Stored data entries
■ ■ ■ ■ ■ ■ ■
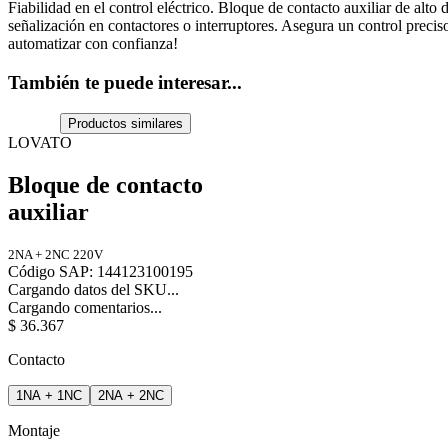
Fiabilidad en el control eléctrico. Bloque de contacto auxiliar de al
señalización en contactores o interruptores. Asegura un control preciso
automatizar con confianza!
También te puede interesar...
Productos similares
LOVATO
Bloque de contacto
auxiliar
2NA + 2NC 220V
Código SAP
:
144123100195
Cargando datos del SKU...
Cargando comentarios...
$
36
.
367
Contacto
1NA + 1NC
2NA + 2NC
Montaje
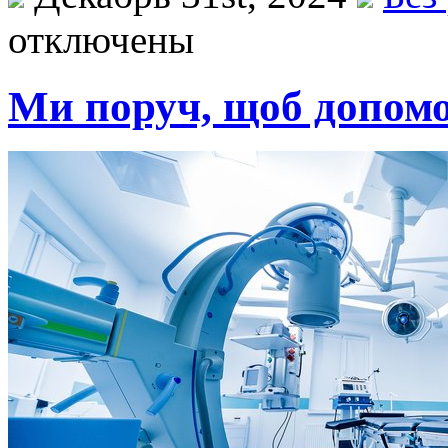
отключены
Ми поруч, щоб допомо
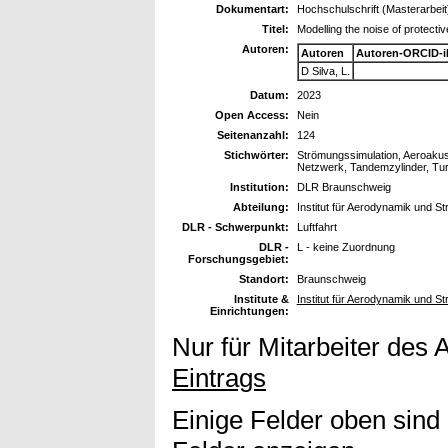
Dokumentart:
Hochschulschrift (Masterarbeit
Titel:
Modelling the noise of protective
Autoren:
Autoren
Autoren-ORCID-i
D Silva, L.
Datum:
2023
Open Access:
Nein
Seitenanzahl:
124
Stichwörter:
Strömungssimulation, Aeroakusti
Netzwerk, Tandemzylinder, Tu
Institution:
DLR Braunschweig
Abteilung:
Institut für Aerodynamik und S
DLR - Schwerpunkt:
Luftfahrt
DLR -
L - keine Zuordnung
Forschungsgebiet:
Standort:
Braunschweig
Institute &
Institut für Aerodynamik und S
Einrichtungen:
Nur für Mitarbeiter des 
Eintrags
Einige Felder oben sind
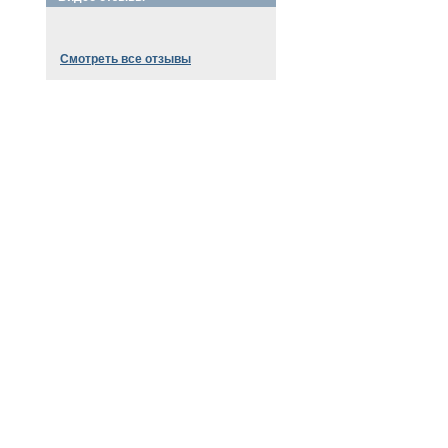
Смотреть все отзывы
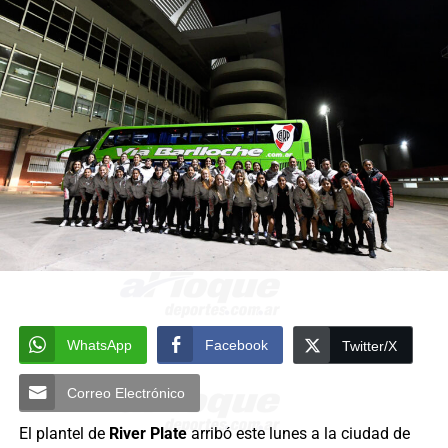
WhatsApp
Facebook
Twitter/X
Correo Electrónico
El plantel de
River Plate
arribó este lunes a la ciudad de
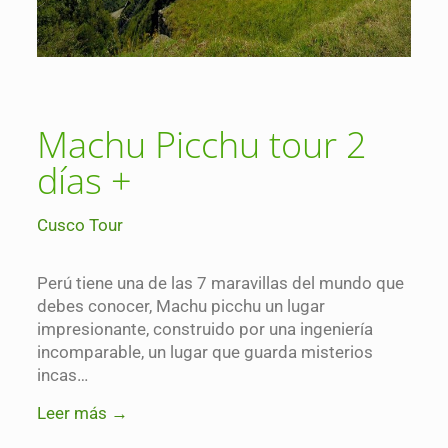
Machu Picchu tour 2
días +
Cusco Tour
Perú tiene una de las 7 maravillas del mundo que
debes conocer, Machu picchu un lugar
impresionante, construido por una ingeniería
incomparable, un lugar que guarda misterios
incas…
Leer más →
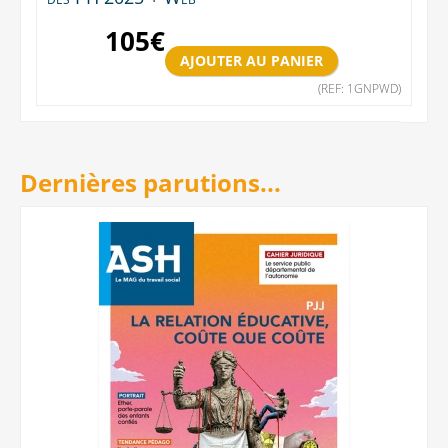
105
€
(REF: 1GNPWD)
Dernières parutions...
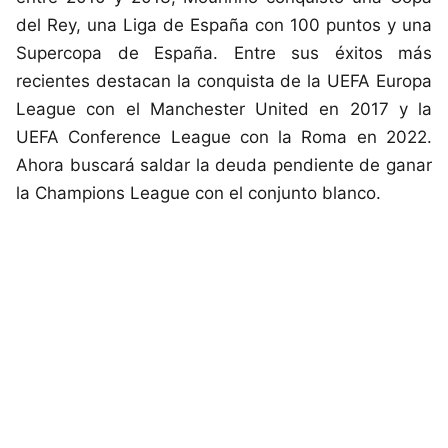
del Rey, una Liga de España con 100 puntos y una
Supercopa de España. Entre sus éxitos más
recientes destacan la conquista de la UEFA Europa
League con el Manchester United en 2017 y la
UEFA Conference League con la Roma en 2022.
Ahora buscará saldar la deuda pendiente de ganar
la Champions League con el conjunto blanco.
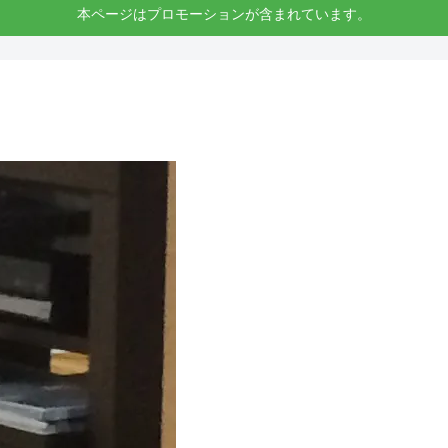
本ページはプロモーションが含まれています。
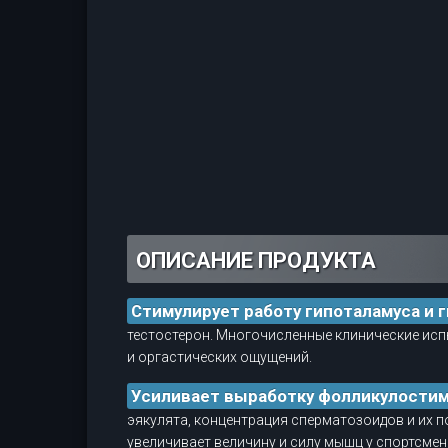
ОПИСАНИЕ ПРОДУКТА
Стимулирует работу гипоталамуса и 
тестостерон. Многочисленные клинические исп
и оргастических ощущений.
Усиливает выработку фолликулости
эякулята, концентрация сперматозоидов и их 
увеличивает величину и силу мышц у спортсме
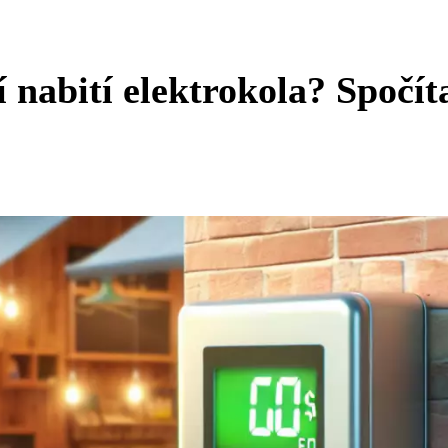
í nabití elektrokola? Spočíta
■ ■ ■ ■ ■ ■ ■
**What you need to do:** Apart from the pictures, repeat the data above exactly.

**Solved problem:**
Fiabilidad en el control eléctrico. Bloque de contacto auxiliar de al
señalización en contactores o interruptores. Asegura un control preciso
automatizar con confianza!
También te puede interesar...
Productos similares
LOVATO
Bloque de contacto
auxiliar
2NA + 2NC 220V
Código SAP
:
144123100195
Cargando datos del SKU...
Cargando comentarios...
$
36
.
367
Contacto
1NA + 1NC
2NA + 2NC
Montaje
отключены
Ми поруч, щоб допомо
Dokumentart:
Hochschulschrift (Masterarbeit
Titel:
Modelling the noise of protective
Autoren:
Autoren
Autoren-ORCID-i
D Silva, L.
Datum:
2023
Open Access:
Nein
Seitenanzahl:
124
Stichwörter:
Strömungssimulation, Aeroakusti
Netzwerk, Tandemzylinder, Tu
Institution:
DLR Braunschweig
Abteilung:
Institut für Aerodynamik und S
DLR - Schwerpunkt:
Luftfahrt
DLR -
L - keine Zuordnung
Forschungsgebiet:
Standort:
Braunschweig
Institute &
Institut für Aerodynamik und S
Einrichtungen:
Nur für Mitarbeiter des 
Eintrags
Einige Felder oben sind
Смотреть все отзывы
WhatsApp
Facebook
Twitter/X
Correo Electrónico
El plantel de
River Plate
arribó este lunes a la ciudad de
Machu Picchu tour 2
días +
Cusco Tour
Perú tiene una de las 7 maravillas del mundo que
debes conocer, Machu picchu un lugar
impresionante, construido por una ingeniería
incomparable, un lugar que guarda misterios
incas…
Leer más →
105
€
(REF: 1GNPWD)
Dernières parutions...
del Rey, una Liga de España con 100 puntos y una
Supercopa de España. Entre sus éxitos más
recientes destacan la conquista de la UEFA Europa
League con el Manchester United en 2017 y la
UEFA Conference League con la Roma en 2022.
Ahora buscará saldar la deuda pendiente de ganar
la Champions League con el conjunto blanco.
本ページはプロモーションが含まれています。
ОПИСАНИЕ ПРОДУКТА
Стимулирует работу гипоталамуса и 
тестостерон. Многочисленные клинические исп
и оргастических ощущений.
Усиливает выработку фолликулости
эякулята, концентрация сперматозоидов и их 
увеличивает величину и силу мышц у спортсме
í nabití elektrokola? Spočíta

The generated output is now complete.